The fourth line does have some interesting information. The first part
is the length of a back version - not interesting. The second part
(total versions) is the number of back versions of records. Since its
over 10 thousand, it suggests that garbage collection isn't going well
for this table. The final entry on the line - which probably wraps for
you - is called max versions and it is the maximum number of back
versions for any single record in the table. In this (fictitious) case
there is one record that has been modified two thousand three hundred
and forty five times since it was garbage collected. That suggests that
the application is doing something odd ... perhaps deliberately using
the record as a gateway to protect something else ... but distinctly
worth looking at.

Following the table entry are a series of entries describing all the
indexes defined for the table. Here's an entry for a very suspect
index. Again, I've left off the fill distribution as not being very
interesting.

Index CONTACT_IDX1 (5)
Depth: 3, leaf buckets: 5430, nodes: 3505877
Average data length: 0.00, total dup: 2635903, max dup: 2005297

The first line is the name of the index and the internal index id - the
scope of the id is the table...

The first item of the first line of detail is important. The depth of
an index should be 3 or less. To decrease the depth of indexes, you
must backup the database and restore it with a larger page size. The
rest of the line describes the width of the index - not interesting -
and the number of "nodes" - a node is an index entry. You'll often find
that the number of nodes is higher than the number of records in the
table. That happens when there are back versions that have separate
index entries.

The second line is also interesting. The average data length is the
length of the data portion of the index key after compression. Zero
looks like a good number but it usually means that there are lots of
duplicates in the index. The "total dup" is the total number of
duplicated entries in the index. That number can be quite large without
affecting performance, as long as the duplicates are distributed across
all the entries. The "max dup" number is the real red flag. That's the
largest number of instances of a single value in the index. In this
case, it's two million five thousand two hundred and ninety seven.

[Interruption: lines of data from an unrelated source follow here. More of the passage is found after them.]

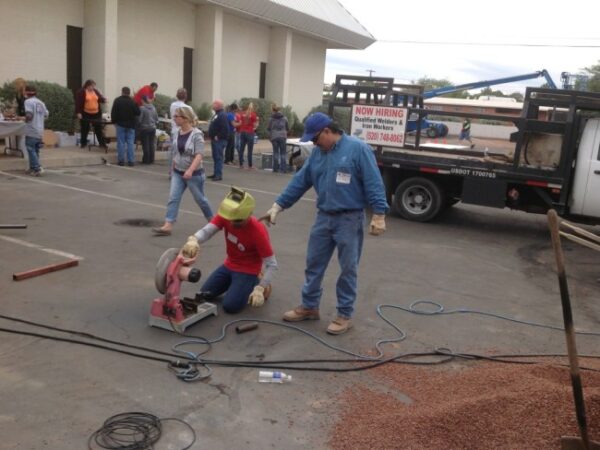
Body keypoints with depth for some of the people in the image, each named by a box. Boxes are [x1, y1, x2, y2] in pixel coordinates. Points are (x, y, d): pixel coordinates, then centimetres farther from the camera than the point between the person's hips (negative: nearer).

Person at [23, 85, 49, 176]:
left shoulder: (28, 101, -9)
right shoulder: (41, 102, 11)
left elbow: (29, 115, -20)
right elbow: (46, 114, 12)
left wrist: (26, 120, -1)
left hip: (31, 131, -7)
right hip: (40, 131, 7)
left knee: (31, 150, -4)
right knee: (35, 150, 15)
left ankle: (38, 168, -13)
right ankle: (32, 168, 21)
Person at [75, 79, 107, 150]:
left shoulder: (96, 91, 8)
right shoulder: (81, 92, -8)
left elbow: (100, 98, 12)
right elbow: (78, 103, -11)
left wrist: (104, 100, -13)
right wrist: (78, 112, -16)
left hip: (96, 113, 4)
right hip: (86, 114, -4)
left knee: (99, 128, 5)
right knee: (85, 129, 8)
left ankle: (102, 143, 10)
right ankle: (83, 143, 21)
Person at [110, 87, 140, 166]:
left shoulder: (117, 100, -6)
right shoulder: (132, 102, -6)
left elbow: (113, 112, -6)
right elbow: (138, 113, -4)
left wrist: (114, 121, 5)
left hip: (120, 124, 0)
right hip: (130, 125, 0)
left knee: (121, 142, 4)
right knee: (130, 143, 3)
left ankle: (121, 160, 4)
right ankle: (131, 161, 2)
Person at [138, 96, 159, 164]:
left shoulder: (142, 108, -15)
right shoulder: (153, 108, 2)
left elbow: (139, 120, -13)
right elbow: (157, 119, 7)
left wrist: (138, 125, 5)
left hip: (144, 128, -5)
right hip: (152, 128, 5)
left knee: (145, 145, 1)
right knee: (152, 144, 9)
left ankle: (146, 160, 3)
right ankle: (151, 160, 13)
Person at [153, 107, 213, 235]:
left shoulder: (196, 134, -17)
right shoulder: (178, 133, 2)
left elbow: (199, 155, -25)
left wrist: (190, 170, -36)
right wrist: (174, 167, 20)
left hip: (194, 174, -5)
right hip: (178, 173, 6)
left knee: (200, 199, 9)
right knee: (173, 198, -5)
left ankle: (212, 220, 31)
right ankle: (167, 226, -9)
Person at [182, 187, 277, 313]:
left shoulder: (258, 231, -31)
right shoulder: (226, 216, -18)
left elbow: (272, 264, -26)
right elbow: (206, 231, -33)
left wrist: (260, 288, -33)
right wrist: (193, 240, -56)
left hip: (248, 271, -6)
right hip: (229, 265, 6)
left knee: (230, 306, -17)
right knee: (204, 294, 6)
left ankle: (256, 283, 8)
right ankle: (235, 282, 25)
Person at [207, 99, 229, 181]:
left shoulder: (222, 115, -16)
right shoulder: (217, 114, 17)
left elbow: (225, 128, -25)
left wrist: (218, 137, -21)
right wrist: (212, 136, 16)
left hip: (219, 140, -11)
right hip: (215, 140, 11)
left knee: (218, 157, -9)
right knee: (215, 157, 14)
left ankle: (218, 175, -7)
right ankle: (215, 173, 22)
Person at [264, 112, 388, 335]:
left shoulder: (357, 148, -13)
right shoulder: (317, 152, 7)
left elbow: (374, 183, -15)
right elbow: (300, 181, 10)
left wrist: (378, 215, -19)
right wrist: (278, 205, 7)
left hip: (349, 219, -6)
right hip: (324, 217, 6)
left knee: (348, 269, 6)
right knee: (314, 264, 13)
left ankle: (344, 314, 18)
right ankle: (309, 306, 29)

When you find an index with a "max dup" number greater than about 30
thousand, you've found a candidate for replacement. If records are
deleted from the table or modified to a different key value, that index
will cause slow, CPU intensive garbage collection. But you can fix it.
First, find the index definition and the table definition. Then drop
the index. Finally, recreate the index with its existing keys first,
followed by they primary key field(s) from the table. The index will
continue to work (nearly) as well as it did before, and will no longer
cause problems for the garbage collector.

Or, you can wait for Version 2.


Regards,


Ann